#### Document text ####

We had all of the political parties, which existed among Jews at that time. Our town had a small lake and a beautiful larger lake, where the young people would bathe and sun themselves on the shore. In the quiet Pine woods, with which our town was surrounded, our young people would spend their free time, enjoy the good fresh air, and dream their youthful dreams. On the north side of our town there was a courtyard with a park. From the courtyard there led a path which was called the “hinter courtyard”. This was the “lover's lane” where lovers would walk by the light of the moon and bright stars. On the bridge over the stream they would swear eternal love. These were two worlds, which were often in conflict, but still united.

How natural it was, when our fathers were celebrating the 3rd Sabbath meal in the House of Study or the “Shtiblech”, we would at the same time be promenading back and forth on Lubliner and Radomer Streets, conversing and flirting with our girlfriends. A Jewish town, a Jewish life, a Jewish Street, once – you were! Oh how close you are to me! You live in my heart, and in my heart you were not destroyed!

 

If He's a Jew – He is Abandoned!

The German hordes tore into our town on the 3rd day of the war and took the majority of the Jews into the garden surrounding the church. They sheared off the beards together with pieces of skin of our grandfathers and fathers. They forced us to do the most degrading and dirty work, in their effort to kill in the Jew – his humanity. The Fascist bandit did not distinguish between the observant and the free–thinkers. If he's a Jews – he's abandoned!

Later they made a Ghetto for all of the Jews, and surrounded it with barbed wire. Many died of hunger and epidemics. Jews were shot when they stuck their heads through the Ghetto barbed wire, in order to beg a piece of bread from the Christian passers–by, in order to still their hunger. The town was spread throughout with graves of Jews who had been shot, when hunger drove them outside of the Ghetto to gather a bit of food for their hungry and swollen children. They were sent to Auschwitz and other concentration camps, the most beautiful sons and daughters of the town. But all this did not satisfy the German beasts. In their plan to exterminate all Jews, the German murderers did not make an exception of the Maggid's town.

 

The Evacuation

On the 2nd day of Succos in 1942, early in the morning, all Jews were driven from their homes. The sick were shot in their beds. The murderers stood us in rows, and took us to the train. They were told that they were being sent to forced labor. The Jews were packed into boxcars, like herring in a barrel (many suffocated from the crowded conditions even before the train started to move). They were all taken to Treblinka and on the 2nd of the intermediate days of Succos were led into the “showers” (gas chambers).

#### Provided material ####

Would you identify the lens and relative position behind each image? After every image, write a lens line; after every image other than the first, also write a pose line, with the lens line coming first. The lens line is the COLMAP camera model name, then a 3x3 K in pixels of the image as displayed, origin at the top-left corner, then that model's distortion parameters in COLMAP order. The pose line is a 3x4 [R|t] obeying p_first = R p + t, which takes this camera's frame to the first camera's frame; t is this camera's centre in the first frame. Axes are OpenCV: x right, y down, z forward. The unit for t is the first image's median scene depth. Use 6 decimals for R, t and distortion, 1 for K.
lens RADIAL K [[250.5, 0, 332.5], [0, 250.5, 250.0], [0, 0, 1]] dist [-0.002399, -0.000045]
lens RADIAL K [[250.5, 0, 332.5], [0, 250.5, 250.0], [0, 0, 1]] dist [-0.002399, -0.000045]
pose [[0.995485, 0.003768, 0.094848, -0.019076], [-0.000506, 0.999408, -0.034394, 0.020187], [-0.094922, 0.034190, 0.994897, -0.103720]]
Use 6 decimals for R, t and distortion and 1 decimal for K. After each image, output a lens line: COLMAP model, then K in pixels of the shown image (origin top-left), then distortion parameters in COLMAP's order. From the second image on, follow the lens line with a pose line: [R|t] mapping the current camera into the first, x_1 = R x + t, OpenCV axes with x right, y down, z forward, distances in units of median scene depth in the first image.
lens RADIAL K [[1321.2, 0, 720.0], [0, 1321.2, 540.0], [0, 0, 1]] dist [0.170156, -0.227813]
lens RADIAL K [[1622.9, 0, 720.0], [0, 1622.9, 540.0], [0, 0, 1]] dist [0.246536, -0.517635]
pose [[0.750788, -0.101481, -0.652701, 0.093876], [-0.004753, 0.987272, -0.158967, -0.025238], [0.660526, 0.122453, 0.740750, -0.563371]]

####

• _Exercises to complete_:
(a) Using the town memoir, answer yes or no for each statement and quote the words that decide it: (i) the town was surrounded by pine woods; (ii) the Germans entered the town on the first day of the war; (iii) the Jews were driven from their homes on the 2nd day of Succos in 1942.
(b) Continue the town memoir from its last sentence.
These entries have nothing to do with the town memoir.

• _Expected results_:
(a)
(i) Yes: "In the quiet Pine woods, with which our town was surrounded"
(ii) No: "The German hordes tore into our town on the 3rd day of the war"
(iii) Yes: "On the 2nd day of Succos in 1942, early in the morning, all Jews were driven from their homes."

(b)
[Page 558]

The German murderers fooled them even before their deaths. The gas chambers were set up like real showers. They were all gassed and then cremated in ovens. Only one managed to survive the Kozienice transport. This was Shimon Rozental, who was attached to the “infamous Sonder–Commando”, and later during the uprising fled. He is now in Israel.

 

The Jewish Nation – Lives

There are no graves for our martyrs. There are no tombstones for our nearest and dearest. There are no Jews and no Jewish life in our little town. There is no memory of a Jewish house. The Jewish streets were burned. Jews no longer pray in the Houses of Study and Shtiblech, because they no longer exist. Jews will no longer come to parents' graves and shed their tears on the moss covered tombstones of the righteous. The German bandits damaged and destroyed them, and burned the Jews together with their Rabbis. They will no longer learn in the Jewish schools; no longer will Jewish theatre play, because both the audience and artists perished. No longer will they converse and promenade on my town's streets. Dead – are the people! Dead – is my little town! But the Jewish nation is not dead. Hitler and his helpers did not accomplish their task. My little town, together with hundreds of other cities and towns are dead. Six million Jews perished, but the Jewish nation lives on! We, the survivors, will fight on with all democratic forces for a world without cruelty. We strive for a world, in which all nations will live at peace!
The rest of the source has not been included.